A jury’s knowledge of a rental payment prosecutors kept hidden wouldn’t have changed the verdict in the case of a man convicted of killing a woman with a machete in 2007, a Clark County judge ruled Friday.
Victor Cruz-Garcia faced the death penalty for hacking Beatrice Alvarez, 46, to death in 2007 and cutting off her 27-year-old son’s arm and a finger, which were reattached, and slicing up her 12-year-old daughter.
Public defenders argued the survivors’ testimony changed after the district attorney’s office covered $500 in rent for Alvarez’s children. Not knowing about the payment hurt the defense’s ability to argue Cruz-Garcia committed the brutal attack as a result of insanity, they said. His attorneys agreed he had done the crime, but said he was mentally ill.
Jurors didn’t buy the insanity defense and found Cruz-Garcia guilty of first-degree murder and two counts of attempted murder. He was sentenced to life without the possibility of parole.
Public defenders had asked in August for Judge David Barker to toss the conviction, but he denied the request Friday.
Because the 2008 payment happened four years before the 2012 trial, it doesn’t make sense that it would have substantially influenced the victims, Barker ruled. Besides, the judge said, they already would have been biased against Cruz-Garcia since he killed their mother.
Barker also found that the defense failed to prove that the victims’ testimony had changed after the payment.
The judge ruled that he didn’t have jurisdiction over the public defender’s motion to dismiss the case because of a claim of “systematic prosecutorial misconduct,” but he noted that he found no evidence to support that claim.
The district attorney’s office has denied claims that the practice is secretive or emblematic of prosecutorial misconduct.
During hearings, Barker ordered the district attorney’s office to produce a complete record of what had been paid in the case. But that was never produced.
Deputy Public Defender Julia Murray said her office is still reviewing the order and its options, but would likely appeal the decision.
The machete case is one of many uncovered by a Review-Journal investigation that showed the district attorney’s office had paid witnesses’ rent using an off-budget checking account. The revelation that prosecutors have paid witnesses’ rents, sometimes for amounts more than $1,000, shocked defense attorneys and has sent some cases, including this one, back to court.
A public records request showed more than 50 payments were made to cover witnesses’ rents and expenses over a decade.

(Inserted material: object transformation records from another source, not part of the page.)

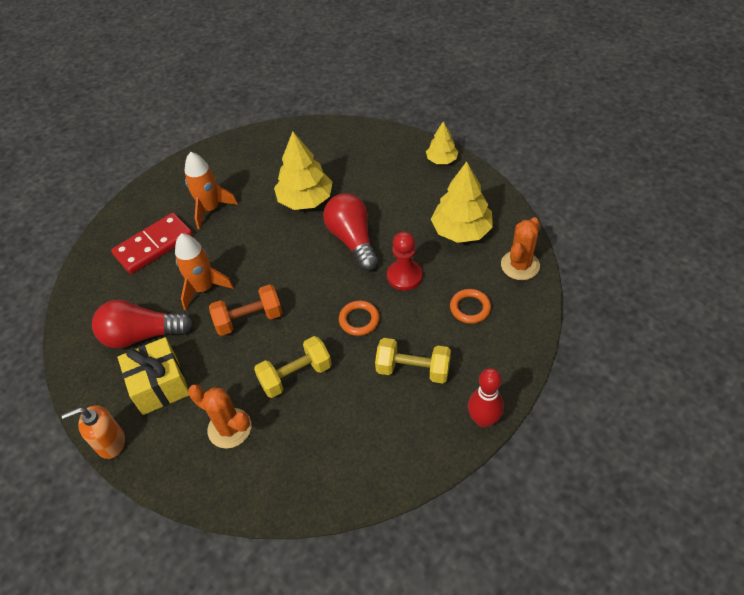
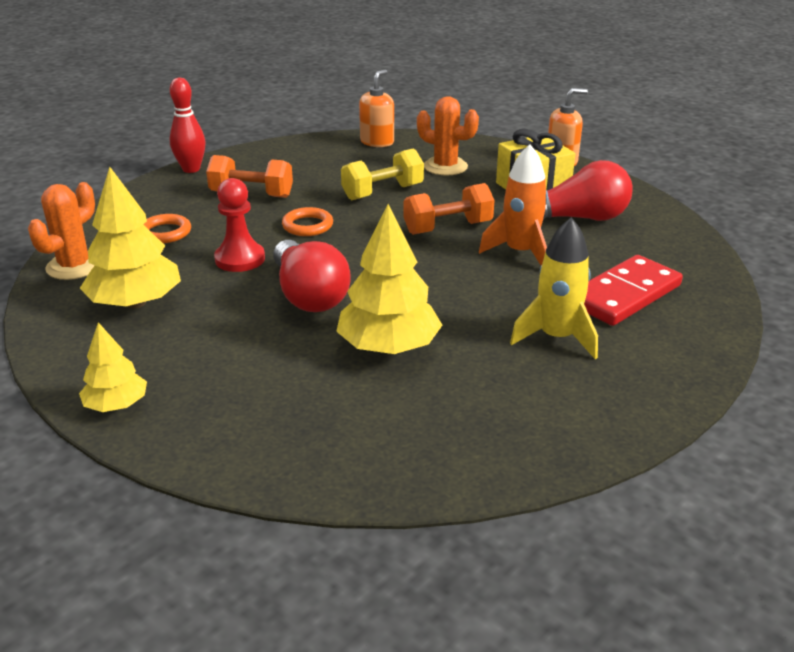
camera: 175 degrees right, 20 degrees down
(210, 209) = (556, 337): orange rocket -> yellow rocket
(293, 490) = (377, 142): none -> orange soap dispenser
(413, 369) = (251, 194): yellow dumbbell -> orange dumbbell

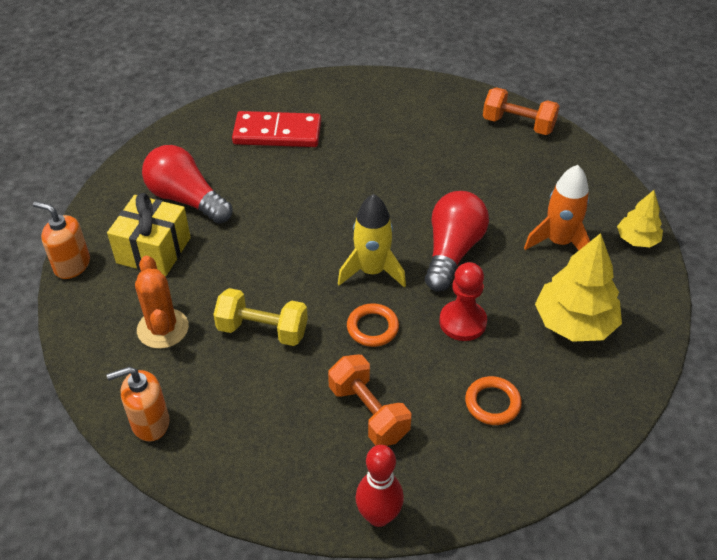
camera: 135 degrees left, 15 degrees up
(74, 266) = (598, 405): orange cactus -> none
(388, 347) = (451, 183): yellow tree -> none
(448, 228) = (281, 252): orange dumbbell -> orange dumbbell (518, 125)
(520, 252) = (275, 197): orange rocket -> orange rocket (559, 242)
(556, 337) = (357, 134): yellow rocket -> yellow rocket (372, 271)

The Review-Journal found two instances in which a payment was disclosed.
While this case is one of dozens in which the district attorney’s office made a payment, it stands out because prosecutors disclosed the case number. The office is keeping several case numbers secret, along with other records related to the payments.
The public defender’s office and several other defense attorneys have been trying to learn what cases are affected. Clark County District Attorney Steve Wolfson said in August he was changing his office’s disclosure practices and would inform defense attorneys about payments, records permitting.
The Review-Journal is suing to gain access to those records.